The set of tokens of the language is
{
+,
IDENT,
NUMBER,
[,
],
(,
),
.,
^,
,}
(mind the last token, which is a comma). The token
NUMBER represents
unsigned integers, i.e., non-empty sequences of digits. The token
IDENT
represents function identifiers, variables, and field identifiers. Such tokens
are non-empty sequences of alphanumeric characters and underscore, not starting
by a digit. A function receives 0 or more arguments, enclosed in parentheses
and separated by commas. A variable can be a numeric value, an array indexable
with
[], a struct with fields accessible with
., or a pointer
dereferenceable with
^. An expression (such as a number, the value
returned by a function call or a struct field) can be anything a variable can.
Thus, apparently semantically nonsensical expressions such as
0^ or
(1+2)[3] must be accepted. Function arguments and array indices can be
arbitrary expressions, whereas a struct field is always an
IDENT.
Examples of correct expressions are
- “1+2+x”,
- “f1,xy) + g(2+z)”,
- “a[1+f()]”,
- “a1[1][2][3]”,
- “st._m[1]._x”,
- “p^ + a[00]^ + st.me^ + ppp^^^ + k()^.k^[8]^”
- “f().m + f2()[1] + fun(4)^”
- “(f()) + g((2)) + arr[(5)] + (6 + 7)”
- “(p)^ + ((h)[3])^ + (str).field”
and examples of incorrect expressions are
- “1()”,
- “[2]”,
- “x[]”,
- “^x”,
- “y[3]()”,
- “z()()”,
- “f(())”,
The generated AST must correspond to an interpretation of the operator
+
as left-associative, and all of the following:
- Function calls must be represented by a subtree with the symbol (
as root, the function identifier as first child, and another special node named
params as second child. The params node has one child for each
parameter.
- Array access must be represented by a subtree with the symbol [ as
root, the array as first child and the index as second child. Note that the
implicit parenthesization of “a[1][2]” is “(a[1])[2]”.
- Deferences must be represented by a subtree with the symbol “^”
as root and the identifier being dereferenced as only child.
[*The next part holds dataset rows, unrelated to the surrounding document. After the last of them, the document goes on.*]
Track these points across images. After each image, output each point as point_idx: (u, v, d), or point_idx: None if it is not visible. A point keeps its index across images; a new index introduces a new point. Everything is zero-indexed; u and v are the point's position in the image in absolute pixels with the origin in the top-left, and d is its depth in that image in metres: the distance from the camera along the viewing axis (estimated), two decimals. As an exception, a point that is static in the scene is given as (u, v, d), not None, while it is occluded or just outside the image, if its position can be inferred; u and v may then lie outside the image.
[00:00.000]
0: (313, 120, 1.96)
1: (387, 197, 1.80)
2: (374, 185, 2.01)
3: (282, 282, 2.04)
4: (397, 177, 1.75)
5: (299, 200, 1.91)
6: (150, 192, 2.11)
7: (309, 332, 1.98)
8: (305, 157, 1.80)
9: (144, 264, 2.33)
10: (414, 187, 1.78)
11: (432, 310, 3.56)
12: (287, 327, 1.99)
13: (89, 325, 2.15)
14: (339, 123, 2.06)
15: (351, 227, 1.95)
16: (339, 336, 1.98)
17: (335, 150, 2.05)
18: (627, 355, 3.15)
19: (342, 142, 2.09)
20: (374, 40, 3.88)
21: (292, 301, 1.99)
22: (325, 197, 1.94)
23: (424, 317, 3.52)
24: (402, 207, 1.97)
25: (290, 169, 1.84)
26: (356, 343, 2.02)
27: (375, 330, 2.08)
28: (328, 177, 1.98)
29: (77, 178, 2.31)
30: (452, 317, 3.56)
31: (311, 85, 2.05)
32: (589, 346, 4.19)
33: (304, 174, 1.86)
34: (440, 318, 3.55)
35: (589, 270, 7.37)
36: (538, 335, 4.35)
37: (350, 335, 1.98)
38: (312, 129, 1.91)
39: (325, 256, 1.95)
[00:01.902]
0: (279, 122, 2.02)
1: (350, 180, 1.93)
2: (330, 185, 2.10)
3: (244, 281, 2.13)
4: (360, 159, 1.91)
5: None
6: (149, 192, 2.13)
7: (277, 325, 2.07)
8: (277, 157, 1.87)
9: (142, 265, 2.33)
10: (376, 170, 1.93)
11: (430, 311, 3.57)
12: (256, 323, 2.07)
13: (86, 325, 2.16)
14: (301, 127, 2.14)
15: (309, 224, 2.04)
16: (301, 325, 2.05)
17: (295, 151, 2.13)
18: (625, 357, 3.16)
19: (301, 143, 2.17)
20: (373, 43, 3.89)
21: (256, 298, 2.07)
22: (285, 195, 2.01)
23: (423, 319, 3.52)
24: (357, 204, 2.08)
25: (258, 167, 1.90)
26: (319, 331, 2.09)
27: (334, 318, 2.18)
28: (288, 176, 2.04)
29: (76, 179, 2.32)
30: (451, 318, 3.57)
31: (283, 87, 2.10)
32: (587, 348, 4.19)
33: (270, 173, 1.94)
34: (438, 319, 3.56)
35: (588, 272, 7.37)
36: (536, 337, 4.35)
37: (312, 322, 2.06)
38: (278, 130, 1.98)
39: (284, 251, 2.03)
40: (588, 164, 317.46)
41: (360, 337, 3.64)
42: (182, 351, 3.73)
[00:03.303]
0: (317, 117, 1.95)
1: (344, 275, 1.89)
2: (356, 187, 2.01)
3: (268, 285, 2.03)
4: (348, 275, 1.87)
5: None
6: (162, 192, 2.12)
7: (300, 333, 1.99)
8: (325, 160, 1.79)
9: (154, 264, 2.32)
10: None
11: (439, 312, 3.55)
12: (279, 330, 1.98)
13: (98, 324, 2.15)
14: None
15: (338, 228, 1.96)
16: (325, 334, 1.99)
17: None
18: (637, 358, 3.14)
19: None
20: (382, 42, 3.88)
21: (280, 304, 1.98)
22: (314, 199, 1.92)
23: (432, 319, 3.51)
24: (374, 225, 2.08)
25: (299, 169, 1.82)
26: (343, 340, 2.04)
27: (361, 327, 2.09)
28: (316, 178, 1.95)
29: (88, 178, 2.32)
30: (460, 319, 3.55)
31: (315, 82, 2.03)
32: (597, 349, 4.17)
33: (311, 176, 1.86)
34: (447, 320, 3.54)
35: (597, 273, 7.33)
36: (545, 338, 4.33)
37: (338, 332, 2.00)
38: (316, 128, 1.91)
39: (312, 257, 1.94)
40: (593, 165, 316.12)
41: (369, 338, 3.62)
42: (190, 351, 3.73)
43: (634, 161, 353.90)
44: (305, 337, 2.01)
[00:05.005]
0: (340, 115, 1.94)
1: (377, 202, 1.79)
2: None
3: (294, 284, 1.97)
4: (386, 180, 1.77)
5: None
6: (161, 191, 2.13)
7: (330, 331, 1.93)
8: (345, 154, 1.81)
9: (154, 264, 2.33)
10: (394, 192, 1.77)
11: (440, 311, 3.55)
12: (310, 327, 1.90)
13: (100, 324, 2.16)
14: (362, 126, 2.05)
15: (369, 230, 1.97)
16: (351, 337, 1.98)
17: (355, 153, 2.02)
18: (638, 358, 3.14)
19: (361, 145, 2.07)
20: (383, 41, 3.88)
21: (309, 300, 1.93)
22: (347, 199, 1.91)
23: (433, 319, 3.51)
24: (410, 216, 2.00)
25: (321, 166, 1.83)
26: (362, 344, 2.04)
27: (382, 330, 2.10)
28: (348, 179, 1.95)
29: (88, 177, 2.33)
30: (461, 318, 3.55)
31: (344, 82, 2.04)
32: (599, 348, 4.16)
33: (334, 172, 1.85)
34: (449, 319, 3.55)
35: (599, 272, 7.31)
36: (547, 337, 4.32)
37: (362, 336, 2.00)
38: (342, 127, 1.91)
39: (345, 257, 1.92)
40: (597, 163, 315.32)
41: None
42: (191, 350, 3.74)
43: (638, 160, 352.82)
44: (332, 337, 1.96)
Note that the
implicit parenthesization of “p^^” is “(p^)^”.
- Field access must be represented by a subtree with the symbol “.” as
root, the struct being accessed as first child and the field as second child.
Note that the implicit parenthesization of “st.fi.z” is
“(st.fi).z”.
For example, for input
f().m^[2]
the resulting AST must be
[(^(.(((f,params())
,m)),2)